» **ENTRIES SHOWN**:
####
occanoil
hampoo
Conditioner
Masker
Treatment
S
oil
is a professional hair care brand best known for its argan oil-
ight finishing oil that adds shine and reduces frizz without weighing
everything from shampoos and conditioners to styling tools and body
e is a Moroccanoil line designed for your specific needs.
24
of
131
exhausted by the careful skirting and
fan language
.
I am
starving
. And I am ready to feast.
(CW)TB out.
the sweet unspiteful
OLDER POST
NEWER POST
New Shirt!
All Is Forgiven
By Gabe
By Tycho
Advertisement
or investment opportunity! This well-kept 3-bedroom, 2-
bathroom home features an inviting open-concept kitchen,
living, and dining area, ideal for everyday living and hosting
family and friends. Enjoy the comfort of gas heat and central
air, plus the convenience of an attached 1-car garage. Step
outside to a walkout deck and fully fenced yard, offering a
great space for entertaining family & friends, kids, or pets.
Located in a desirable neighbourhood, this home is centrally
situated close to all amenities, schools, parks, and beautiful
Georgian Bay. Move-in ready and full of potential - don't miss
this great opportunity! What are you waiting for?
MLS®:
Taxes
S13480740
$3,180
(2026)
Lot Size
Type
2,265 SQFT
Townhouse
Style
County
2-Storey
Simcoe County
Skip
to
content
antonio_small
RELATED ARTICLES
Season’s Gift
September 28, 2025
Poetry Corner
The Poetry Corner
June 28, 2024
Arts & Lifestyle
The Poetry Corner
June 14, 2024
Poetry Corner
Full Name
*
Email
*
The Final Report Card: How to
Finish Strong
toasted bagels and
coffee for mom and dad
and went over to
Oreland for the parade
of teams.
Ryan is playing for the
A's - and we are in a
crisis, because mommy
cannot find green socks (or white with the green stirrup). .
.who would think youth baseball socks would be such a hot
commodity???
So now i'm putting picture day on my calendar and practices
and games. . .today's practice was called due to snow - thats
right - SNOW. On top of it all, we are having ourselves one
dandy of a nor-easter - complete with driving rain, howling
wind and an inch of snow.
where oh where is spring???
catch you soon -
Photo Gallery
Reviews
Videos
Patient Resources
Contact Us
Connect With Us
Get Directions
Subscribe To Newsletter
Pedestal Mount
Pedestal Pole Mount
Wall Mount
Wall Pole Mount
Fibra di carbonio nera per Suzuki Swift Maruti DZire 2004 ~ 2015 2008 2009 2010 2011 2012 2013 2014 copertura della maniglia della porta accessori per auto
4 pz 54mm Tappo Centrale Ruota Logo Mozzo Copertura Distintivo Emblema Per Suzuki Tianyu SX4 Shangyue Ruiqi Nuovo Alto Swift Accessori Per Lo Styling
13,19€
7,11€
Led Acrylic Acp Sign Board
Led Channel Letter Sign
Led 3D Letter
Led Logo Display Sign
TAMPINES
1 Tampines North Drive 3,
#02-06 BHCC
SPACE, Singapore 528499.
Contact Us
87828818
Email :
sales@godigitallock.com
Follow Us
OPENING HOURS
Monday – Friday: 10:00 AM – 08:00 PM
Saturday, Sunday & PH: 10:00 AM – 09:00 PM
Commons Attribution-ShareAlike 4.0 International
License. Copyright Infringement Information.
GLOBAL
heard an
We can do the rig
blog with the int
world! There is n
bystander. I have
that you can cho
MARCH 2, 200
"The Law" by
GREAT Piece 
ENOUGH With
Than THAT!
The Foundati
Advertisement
####
» **EXERCISE AIM**: Extract each line of the listing above that contains the string "Pole", matching case exactly.

» **SOLVED PROBLEM**:
Pedestal Pole Mount
Wall Pole Mount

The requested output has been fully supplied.